Collected data entries:
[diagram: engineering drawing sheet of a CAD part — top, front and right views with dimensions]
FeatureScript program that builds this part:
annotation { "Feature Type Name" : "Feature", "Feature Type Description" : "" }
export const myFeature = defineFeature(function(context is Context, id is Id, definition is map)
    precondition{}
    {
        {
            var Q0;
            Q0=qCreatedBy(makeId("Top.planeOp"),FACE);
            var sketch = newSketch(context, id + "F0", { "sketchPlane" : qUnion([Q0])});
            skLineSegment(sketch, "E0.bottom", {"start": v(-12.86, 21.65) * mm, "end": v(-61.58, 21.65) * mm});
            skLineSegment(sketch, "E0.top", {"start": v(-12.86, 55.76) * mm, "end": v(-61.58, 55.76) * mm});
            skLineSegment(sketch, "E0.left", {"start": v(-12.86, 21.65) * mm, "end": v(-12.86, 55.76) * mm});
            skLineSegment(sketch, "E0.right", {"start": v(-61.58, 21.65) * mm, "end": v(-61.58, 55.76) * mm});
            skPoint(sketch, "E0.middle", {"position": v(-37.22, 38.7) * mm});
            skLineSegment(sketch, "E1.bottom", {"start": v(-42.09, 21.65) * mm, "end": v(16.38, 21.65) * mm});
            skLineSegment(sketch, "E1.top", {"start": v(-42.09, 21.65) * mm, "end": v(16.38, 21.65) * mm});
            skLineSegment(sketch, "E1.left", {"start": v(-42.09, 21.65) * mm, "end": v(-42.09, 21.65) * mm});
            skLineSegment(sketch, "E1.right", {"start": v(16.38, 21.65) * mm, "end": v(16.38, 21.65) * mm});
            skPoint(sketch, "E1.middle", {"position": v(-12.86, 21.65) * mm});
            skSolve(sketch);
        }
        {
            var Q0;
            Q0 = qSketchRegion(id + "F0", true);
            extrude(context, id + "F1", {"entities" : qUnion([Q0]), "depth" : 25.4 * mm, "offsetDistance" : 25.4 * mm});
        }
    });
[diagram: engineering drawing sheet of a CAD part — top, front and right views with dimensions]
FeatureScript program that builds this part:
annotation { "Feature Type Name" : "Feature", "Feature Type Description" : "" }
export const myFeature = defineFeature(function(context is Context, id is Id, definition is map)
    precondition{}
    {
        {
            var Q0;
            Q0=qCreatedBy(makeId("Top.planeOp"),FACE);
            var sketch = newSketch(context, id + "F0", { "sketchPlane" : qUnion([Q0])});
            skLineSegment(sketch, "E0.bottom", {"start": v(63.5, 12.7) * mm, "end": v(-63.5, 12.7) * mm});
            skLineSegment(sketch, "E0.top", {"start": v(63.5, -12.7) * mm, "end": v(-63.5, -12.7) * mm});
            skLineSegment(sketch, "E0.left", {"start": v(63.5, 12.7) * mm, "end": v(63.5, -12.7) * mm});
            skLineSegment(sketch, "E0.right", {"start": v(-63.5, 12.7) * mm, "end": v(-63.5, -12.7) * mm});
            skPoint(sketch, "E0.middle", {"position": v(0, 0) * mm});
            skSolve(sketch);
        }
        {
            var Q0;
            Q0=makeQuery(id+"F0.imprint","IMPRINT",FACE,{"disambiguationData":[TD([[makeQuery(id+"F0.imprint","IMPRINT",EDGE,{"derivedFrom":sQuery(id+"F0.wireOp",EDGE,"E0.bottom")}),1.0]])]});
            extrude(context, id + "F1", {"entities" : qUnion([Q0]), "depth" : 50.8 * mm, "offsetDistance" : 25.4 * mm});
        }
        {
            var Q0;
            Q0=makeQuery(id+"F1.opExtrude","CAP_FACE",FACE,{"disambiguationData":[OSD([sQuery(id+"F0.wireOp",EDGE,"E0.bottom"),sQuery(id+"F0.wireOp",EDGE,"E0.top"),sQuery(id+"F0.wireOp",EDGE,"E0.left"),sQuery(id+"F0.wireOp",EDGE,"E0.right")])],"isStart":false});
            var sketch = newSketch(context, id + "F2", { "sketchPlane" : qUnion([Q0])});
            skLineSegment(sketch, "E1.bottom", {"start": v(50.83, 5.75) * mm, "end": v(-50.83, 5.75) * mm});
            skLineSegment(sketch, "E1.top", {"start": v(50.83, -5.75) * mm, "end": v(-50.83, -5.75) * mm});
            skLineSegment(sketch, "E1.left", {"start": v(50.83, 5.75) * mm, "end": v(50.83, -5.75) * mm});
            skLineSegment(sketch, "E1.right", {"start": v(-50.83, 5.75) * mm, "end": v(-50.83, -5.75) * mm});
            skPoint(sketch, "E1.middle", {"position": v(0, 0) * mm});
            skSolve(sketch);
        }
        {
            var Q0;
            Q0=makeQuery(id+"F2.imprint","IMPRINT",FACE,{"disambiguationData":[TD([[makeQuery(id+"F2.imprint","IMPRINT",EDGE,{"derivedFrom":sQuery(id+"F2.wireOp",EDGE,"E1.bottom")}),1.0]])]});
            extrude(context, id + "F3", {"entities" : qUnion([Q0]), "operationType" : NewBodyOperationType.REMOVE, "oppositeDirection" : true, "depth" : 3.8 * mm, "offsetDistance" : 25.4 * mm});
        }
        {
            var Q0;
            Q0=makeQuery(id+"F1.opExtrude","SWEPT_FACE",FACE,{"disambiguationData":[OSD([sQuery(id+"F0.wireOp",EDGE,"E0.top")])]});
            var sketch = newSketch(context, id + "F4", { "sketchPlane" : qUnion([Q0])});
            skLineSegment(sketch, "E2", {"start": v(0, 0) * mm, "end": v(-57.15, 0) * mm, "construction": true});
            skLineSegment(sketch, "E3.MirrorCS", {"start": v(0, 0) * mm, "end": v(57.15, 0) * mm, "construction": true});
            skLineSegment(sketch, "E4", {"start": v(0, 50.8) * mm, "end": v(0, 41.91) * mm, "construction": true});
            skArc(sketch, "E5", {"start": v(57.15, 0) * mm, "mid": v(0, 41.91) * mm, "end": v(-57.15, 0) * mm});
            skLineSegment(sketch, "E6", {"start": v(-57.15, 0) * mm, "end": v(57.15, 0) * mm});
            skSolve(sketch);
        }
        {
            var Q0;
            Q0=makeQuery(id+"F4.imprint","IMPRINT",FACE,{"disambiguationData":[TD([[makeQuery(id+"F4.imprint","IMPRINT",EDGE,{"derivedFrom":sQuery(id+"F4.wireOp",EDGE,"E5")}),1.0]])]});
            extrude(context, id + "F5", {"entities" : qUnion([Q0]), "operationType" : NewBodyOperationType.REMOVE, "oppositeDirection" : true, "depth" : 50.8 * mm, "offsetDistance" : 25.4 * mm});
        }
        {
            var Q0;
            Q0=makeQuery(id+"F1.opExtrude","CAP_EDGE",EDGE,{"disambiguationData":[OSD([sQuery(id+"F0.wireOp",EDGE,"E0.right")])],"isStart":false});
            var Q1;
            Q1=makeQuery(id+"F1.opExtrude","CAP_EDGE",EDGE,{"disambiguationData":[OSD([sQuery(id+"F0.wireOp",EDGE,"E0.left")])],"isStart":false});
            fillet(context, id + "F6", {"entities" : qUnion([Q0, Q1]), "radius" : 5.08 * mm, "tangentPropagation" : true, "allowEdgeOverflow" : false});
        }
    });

SHORT EXERCISE: Show every line in the rows above that contains the string "IMPRINT", treating uppercase and lowercase as different.

RESULT OF THIS TASK:
            Q0=makeQuery(id+"F0.imprint","IMPRINT",FACE,{"disambiguationData":[TD([[makeQuery(id+"F0.imprint","IMPRINT",EDGE,{"derivedFrom":sQuery(id+"F0.wireOp",EDGE,"E0.bottom")}),1.0]])]});
            Q0=makeQuery(id+"F2.imprint","IMPRINT",FACE,{"disambiguationData":[TD([[makeQuery(id+"F2.imprint","IMPRINT",EDGE,{"derivedFrom":sQuery(id+"F2.wireOp",EDGE,"E1.bottom")}),1.0]])]});
            Q0=makeQuery(id+"F4.imprint","IMPRINT",FACE,{"disambiguationData":[TD([[makeQuery(id+"F4.imprint","IMPRINT",EDGE,{"derivedFrom":sQuery(id+"F4.wireOp",EDGE,"E5")}),1.0]])]});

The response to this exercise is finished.